À propos de cette édition

Éditeur
imagine…
Genre
Science-fiction
Longueur
Nouvelle
Paru dans
imagine… 55
Pagination
79-91
Lieu
Sainte-Foy
Année de parution
1991
Support
Papier

Résumé/Sommaire

C’est aujourd’hui que Jean doit être confié par sa mère aux Dirigeants en vertu des principes du Programme. La jeune femme revoit les images de son enfance, l’éducation qui l’a préparée à remplir ses fonctions de Mère et les sept premières années de la vie de son fils. Pour démontrer qu’il a toutes les qualités requises pour faire partie de la caste des Dirigeants, Jean doit maintenant surmonter l’ultime épreuve, celle de la vivisection.

Commentaires

« Jean a sept ans aujourd’hui » est une nouvelle fort intéressante, efficace et touchante, qui se termine par un véritable coup de poing. La chute est saisissante et ce, même si on devinait peu à peu que la société utopique décrite par le narrateur omniscient comportait aussi des aspects franchement dystopiques.

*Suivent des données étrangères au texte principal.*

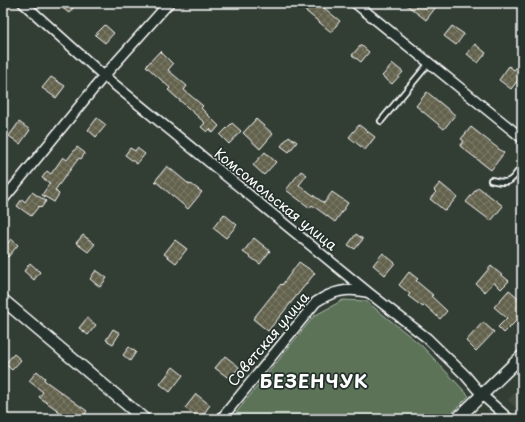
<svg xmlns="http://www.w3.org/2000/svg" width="525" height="422" viewBox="0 0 525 422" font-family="'Playpen Sans',sans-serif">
<defs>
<pattern id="building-cross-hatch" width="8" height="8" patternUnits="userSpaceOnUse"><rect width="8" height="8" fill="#64634e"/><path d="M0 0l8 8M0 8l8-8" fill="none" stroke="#7b7a69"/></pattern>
</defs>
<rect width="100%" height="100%" fill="#323d34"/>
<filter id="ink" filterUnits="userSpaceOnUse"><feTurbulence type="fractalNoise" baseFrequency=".025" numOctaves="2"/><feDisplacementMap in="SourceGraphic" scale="8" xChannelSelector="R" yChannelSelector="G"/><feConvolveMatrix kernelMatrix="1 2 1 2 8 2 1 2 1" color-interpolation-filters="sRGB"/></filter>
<g filter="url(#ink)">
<path fill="#41483c" d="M522 386V413L507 400Z"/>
<path fill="#5b7358" stroke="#adb9ac" d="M343 300 366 301 421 345 469 396 446 419H231L314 316Z"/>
<path fill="url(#building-cross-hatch)" stroke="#fff" d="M56 3H77L69 13Z
M296 3H318L340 21 331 32Z
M404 3H439L426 20Z
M105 25 114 33 105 43 95 35Z
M452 26 464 34 456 45 444 36Z
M475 44 486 53 478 63 467 54Z
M361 45 369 52 361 62 352 55Z
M160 51 173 64 168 70 187 86 184 90 203 106 201 108 219 126 213 133 210 129 207 132 201 127 205 123 168 90 170 88 146 66Z
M393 64 403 72 392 84 382 76Z
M509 66 514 70 517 67 522 71V75L511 89 499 80Z
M51 77 65 86 56 98 42 88Z
M427 92 455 115 444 129 416 106Z
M97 118 106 125 96 137 88 130Z
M256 119 273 134 260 149 243 133Z
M19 122 30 130 20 144 9 136Z
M232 123 241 131 229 144 220 135Z
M359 125 375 137 365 150 349 137Z
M471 127 504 153 491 170 460 146 464 141 461 139Z
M289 136 297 142 289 152 281 146Z
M77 147 85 153 81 159 79 158 55 190 59 194 54 202 42 195 50 183 42 178 47 171 51 174 63 157 67 160Z
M130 148 135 151 137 148 145 154 137 164 125 155Z
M265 152 276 162 264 175 253 165Z
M167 166 190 185 191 184 202 192 188 209 155 181Z
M301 171 307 175 299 185 324 203 332 192 348 203 335 222 312 205 310 208 286 190Z
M440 183 457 197 445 211 430 199 436 192 434 190Z
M478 187 503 206 491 221 466 202Z
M32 192 46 201 41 208 39 206 31 216 17 206 22 199 25 202Z
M224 214 237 225 226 238 213 228Z
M356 234 363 239 355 249 348 245Z
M83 235 95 244 88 252 76 243Z
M254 238 270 251 260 264 243 252Z
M11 239 18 245 8 257 3 253V249Z
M175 240 187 249 176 263 164 254Z
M383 253 395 263 385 275 373 265Z
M299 262 315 273 268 331 253 319 281 284 282 285Z
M30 263 40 272 34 280 24 271Z
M491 266 509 281 501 289 494 282 485 292 476 284Z
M96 270 107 278 100 287 90 279Z
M409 272 418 279 416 281 433 295 431 296 447 311 440 319 425 305 423 307 408 296 410 294 399 285Z
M509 290 522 301V317L518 322 516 321 504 333 498 327 507 318 494 307Z
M87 318 96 325 88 335 79 328Z
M483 322 494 332 476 351 466 341Z
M113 329 120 333 113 344 106 340Z
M129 347 136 352 130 361 123 355Z
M14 354 21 360 12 370 5 364Z
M225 356 239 367 230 379 215 368Z
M173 367 183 375 170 392 160 384Z
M37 371 45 378 44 380 87 411 82 419H64L58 414 60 412 39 397 43 392 29 381Z
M196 394 210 405 200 419 185 408Z"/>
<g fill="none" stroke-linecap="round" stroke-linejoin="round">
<g stroke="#fff" stroke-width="8">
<path id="service" d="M381 121 429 63
M491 180C511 185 511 181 522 166"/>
</g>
<g stroke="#fff" stroke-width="12">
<path id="minor" d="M23 3 104 76 369 293 427 338 465 375 482 395 509 419
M355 3 522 138
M3 200 104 76 169 3
M221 419 316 302C333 291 346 288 366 292"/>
</g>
<g stroke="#fff" stroke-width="14">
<path id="tertiary" d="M3 300 144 419
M457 419 522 356"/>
</g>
<use href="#service" stroke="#26332d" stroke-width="4.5"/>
<use href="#minor" stroke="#26332d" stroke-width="9"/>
<use href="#tertiary" stroke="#26332d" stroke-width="11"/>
</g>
</g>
<g text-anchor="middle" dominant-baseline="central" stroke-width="3.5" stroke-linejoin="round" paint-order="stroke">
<g font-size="14" fill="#fff" stroke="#26332d">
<text transform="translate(276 199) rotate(39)">Комсомольская улица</text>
<text transform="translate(268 339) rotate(-50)">Советская улица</text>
</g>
<g font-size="18" font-weight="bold" letter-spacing="1" fill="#fff" stroke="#26332d">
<text x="314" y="380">БЕЗЕНЧУК</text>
</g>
</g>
<rect width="525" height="422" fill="none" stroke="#26332d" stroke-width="16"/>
<rect x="8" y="8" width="509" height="406" fill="none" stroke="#fff" stroke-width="1.5" filter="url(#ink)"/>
</svg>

Par son souci d’expliquer l’organisation sociale de cette société, la nouvelle d’Elettra Bedon rappelle beaucoup la démarche littéraire de Guy Bouchard dans son cycle de nouvelles d’Andropolis. Mme Bedon montre finement comment fonctionne cette société divisée en trois groupes : les Dirigeants, les Mères et les Autres. Elle fait le compte des réalisations marquantes (élimination de la pollution, équilibre de la démographie, disparition des conflits armés et des problèmes de criminalité et de drogue) mais révèle le prix à payer pour y arriver. Il apparaît alors que l’éducation des humains est axée sur le contrôle de leurs émotions et de leurs sentiments à un point tel qu’ils sont devenus aussi insensibles que des robots. Le côté primitif de l’homme a été gommé pour faire place à une horreur civilisée tout aussi inacceptable qui évoque Le Meilleur des mondes d’Aldous Huxley.

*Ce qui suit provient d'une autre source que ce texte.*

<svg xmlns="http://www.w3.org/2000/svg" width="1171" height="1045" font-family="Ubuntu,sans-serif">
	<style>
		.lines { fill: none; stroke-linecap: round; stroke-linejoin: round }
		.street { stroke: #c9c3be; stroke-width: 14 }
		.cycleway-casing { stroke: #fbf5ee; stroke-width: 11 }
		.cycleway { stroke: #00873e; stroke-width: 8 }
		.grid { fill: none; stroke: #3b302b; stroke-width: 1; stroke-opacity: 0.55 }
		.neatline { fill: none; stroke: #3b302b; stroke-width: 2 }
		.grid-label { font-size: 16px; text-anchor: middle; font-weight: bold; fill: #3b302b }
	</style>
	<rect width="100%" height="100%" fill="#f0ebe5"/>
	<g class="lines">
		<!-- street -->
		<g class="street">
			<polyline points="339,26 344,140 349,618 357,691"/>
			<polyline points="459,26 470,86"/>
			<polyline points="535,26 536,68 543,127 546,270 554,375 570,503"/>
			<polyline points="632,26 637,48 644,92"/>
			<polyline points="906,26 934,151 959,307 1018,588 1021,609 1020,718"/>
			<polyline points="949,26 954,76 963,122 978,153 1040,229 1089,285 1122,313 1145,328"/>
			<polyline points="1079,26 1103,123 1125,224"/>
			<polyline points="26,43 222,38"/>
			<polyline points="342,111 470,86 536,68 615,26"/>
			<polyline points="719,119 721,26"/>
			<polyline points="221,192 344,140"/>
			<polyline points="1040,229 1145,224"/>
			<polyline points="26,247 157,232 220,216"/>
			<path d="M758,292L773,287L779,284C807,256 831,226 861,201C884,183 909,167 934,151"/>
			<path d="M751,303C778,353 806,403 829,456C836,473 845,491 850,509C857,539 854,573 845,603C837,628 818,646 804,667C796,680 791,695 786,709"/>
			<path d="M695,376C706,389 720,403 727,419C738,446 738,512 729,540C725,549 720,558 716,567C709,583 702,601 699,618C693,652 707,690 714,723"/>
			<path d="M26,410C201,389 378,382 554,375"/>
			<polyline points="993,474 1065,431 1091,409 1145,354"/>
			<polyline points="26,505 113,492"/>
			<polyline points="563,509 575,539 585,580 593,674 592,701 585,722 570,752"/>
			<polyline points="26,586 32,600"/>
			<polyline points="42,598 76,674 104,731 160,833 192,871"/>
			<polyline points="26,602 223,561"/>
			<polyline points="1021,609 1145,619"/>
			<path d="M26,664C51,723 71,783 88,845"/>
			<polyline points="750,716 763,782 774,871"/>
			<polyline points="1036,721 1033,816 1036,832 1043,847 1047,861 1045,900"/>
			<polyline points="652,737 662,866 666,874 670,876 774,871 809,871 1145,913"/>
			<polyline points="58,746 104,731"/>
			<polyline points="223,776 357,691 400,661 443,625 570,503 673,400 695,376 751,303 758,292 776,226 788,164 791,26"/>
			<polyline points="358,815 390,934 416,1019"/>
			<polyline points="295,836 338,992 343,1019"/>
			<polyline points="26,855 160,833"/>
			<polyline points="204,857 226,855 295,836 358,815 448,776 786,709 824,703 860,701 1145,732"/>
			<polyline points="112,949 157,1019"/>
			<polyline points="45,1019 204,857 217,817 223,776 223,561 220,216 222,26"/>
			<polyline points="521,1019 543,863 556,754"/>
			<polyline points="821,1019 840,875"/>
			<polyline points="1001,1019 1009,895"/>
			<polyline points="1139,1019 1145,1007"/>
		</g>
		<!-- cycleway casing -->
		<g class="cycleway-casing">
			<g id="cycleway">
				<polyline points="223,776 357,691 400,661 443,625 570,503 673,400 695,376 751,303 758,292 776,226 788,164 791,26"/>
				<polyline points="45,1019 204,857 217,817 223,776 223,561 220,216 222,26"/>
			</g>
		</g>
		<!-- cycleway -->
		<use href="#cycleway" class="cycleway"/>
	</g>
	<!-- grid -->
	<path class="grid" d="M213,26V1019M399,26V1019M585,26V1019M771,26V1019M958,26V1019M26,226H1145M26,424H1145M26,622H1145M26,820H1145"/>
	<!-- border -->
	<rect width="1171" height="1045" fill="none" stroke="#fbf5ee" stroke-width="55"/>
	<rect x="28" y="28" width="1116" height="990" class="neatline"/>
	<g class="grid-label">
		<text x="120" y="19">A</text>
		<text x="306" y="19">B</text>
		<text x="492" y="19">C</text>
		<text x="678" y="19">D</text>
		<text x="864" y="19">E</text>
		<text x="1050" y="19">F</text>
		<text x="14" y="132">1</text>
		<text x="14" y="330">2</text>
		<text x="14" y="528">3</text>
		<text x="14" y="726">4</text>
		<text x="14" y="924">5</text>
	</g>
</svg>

Il me semble, toutefois, que l’auteure n’a pas tiré pleinement parti du fait que cette société est dirigée par une caste d’individus âgés de 14 à 21 ans. Cette particularité aurait pu marquer différemment le modèle social présenté ici. Il en aurait résulté une utopie plus originale et, à mon sens, mieux accordée aux valeurs propres à la jeunesse (idéalisme, refus du conformisme, prépondérance de l’affectivité).

Néanmoins, la nouvelle d’Elettra Bedon augure bien pour les futurs textes de l’auteure. À suivre, certainement. [CJ]

  • Source : L'ASFFQ 1991, Le Passeur, p. 23-24.